Fabrice Lebrun, On achève bien les enfants. Écrans et barbarie numérique, Le bord de l’eau, 2020.
Les écrans “détruisent” l’enfance, en tant qu’âge de la vie caractérisé par la curiosité, la spontanéité, la création, mais aussi l’enfant, en tant qu’être humain et corps biologique. Telle est la thèse radicale de Fabien Lebrun, qui entend ainsi apporter un éclairage sur la nature du capitalisme actuel, dont les écrans constituent le moteur indispensable.

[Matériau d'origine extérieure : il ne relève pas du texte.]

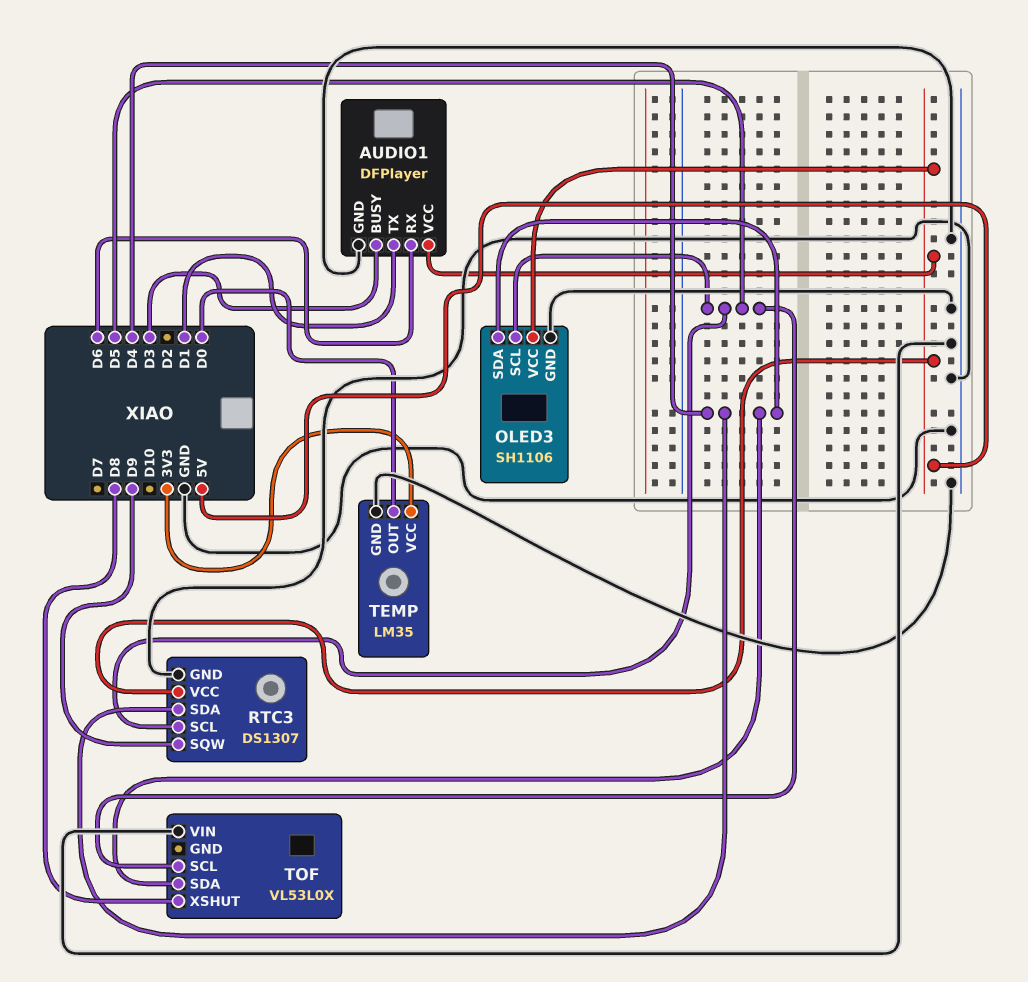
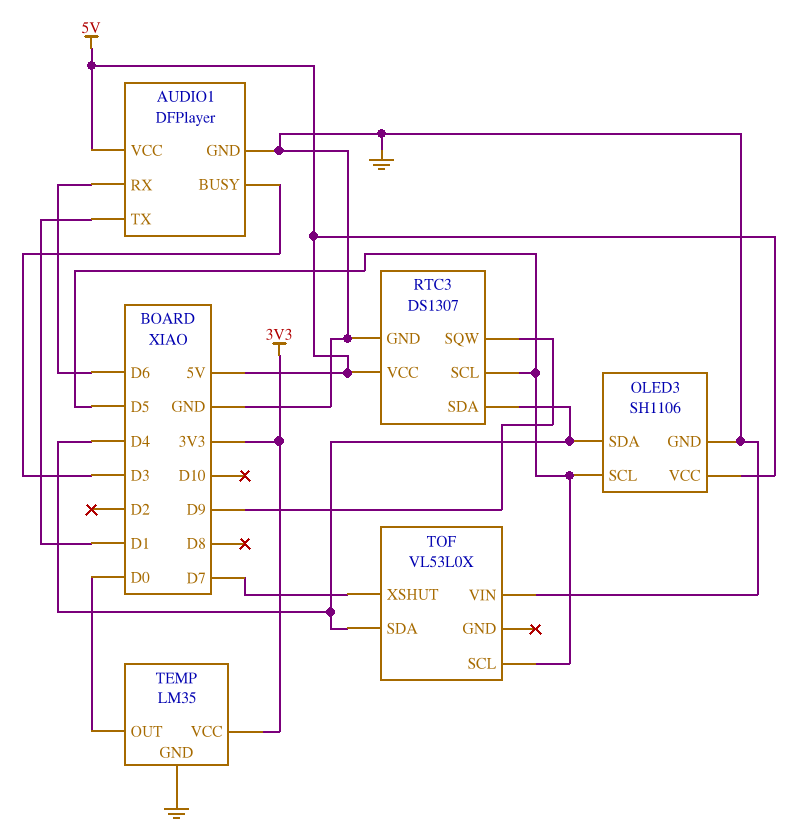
TOF pin XSHUT: D8 -> D7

L’ouvrage est divisé en quatre parties, présentant chacune l’un des “moyens” de cette destruction (j’utilise le terme de moyen pour mettre en exergue l’idée de l’auteur selon laquelle, chacun des acteurs qui exploite le corps et l’esprit de l’enfant a globalement parfaitement conscience des effets de ses actes). La critique porte d’abord sur les écrans en tant que contenant, puis sur le contenu des écrans, la responsabilité de l’industrie numérique, et enfin sur leur production même.
Cette dernière partie est sans doute la plus originale. Elle boucle la boucle en quelque sorte, en exposant comment la destruction de nos enfants occidentaux par la consommation d’écrans n’est rendue possible que par l’exploitation et la destruction des enfants “des périphéries du capitalisme”, à chacune des étapes de leur production.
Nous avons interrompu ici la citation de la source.